15-17-17-35 would be a good kit of 3000Mhz.

Yours is

17-17-17-39 or 18-17-17-39 at 2400Mhz

You are running 16-18-18-35 at 2666Mhz possibly?

If you consult this chart you should have a true latency around 14ns with a CAS ot 17 at 2400Mhz, so 65.5 ns points to something being very off.

https://en.wikipedia.org/wiki/CAS_latency

No idea how accurate userbenchmark is in that regard though. Might be something in the BIOS causing it to be slow, or the memory controller on the CPU has some sort of issue.
Alright, so when I returned the GPU I bought to test it I went ahead and picked up some RAM. I bought Corsair Vengeance 2x8 DDR4-3200. Put it to XMP in BIOS.

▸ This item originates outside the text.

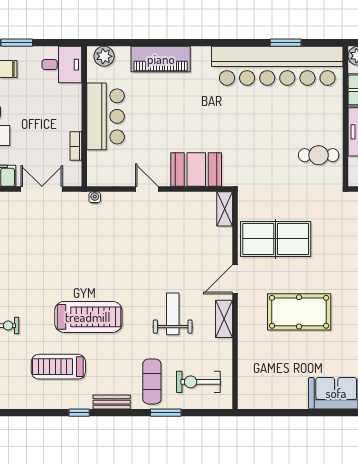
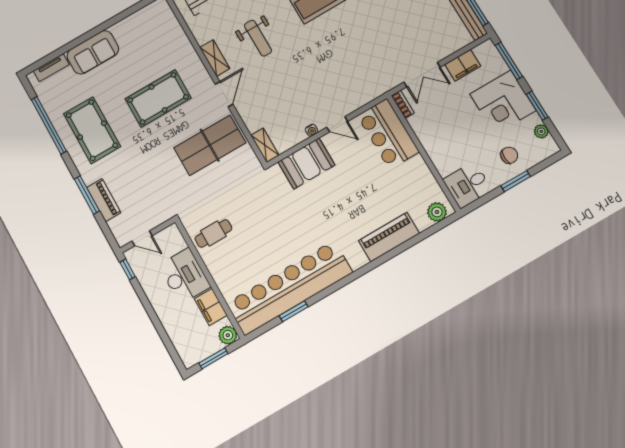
bar counter: (106, 116) -> (388, 134), moved
bookcase: (76, 146) -> (403, 104), moved
water cooler: (95, 197) -> (312, 130), moved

There were improvements. My FPS is better but I'm still hitting some crazy lows. Like 1 big swings from 300-350fps down to 150, mouse starts to drag/get sluggish as the fps is low, screen is like rippling/stuttering. Then it comes back. This is typically in situations with molotovs thrown, smoke grenades thrown, several players, etc.
 

Eximo

Titan
Herald
That doesn't sound too unreasonable. I've seen footage of 400FPS while staring at a floor, and it changing rapidly down as players and more of the map is in view. The sluggishness could just be your perception of the frame rate changing so much.

You might try posting in some CS:GO centric forums to see about advice on game settings.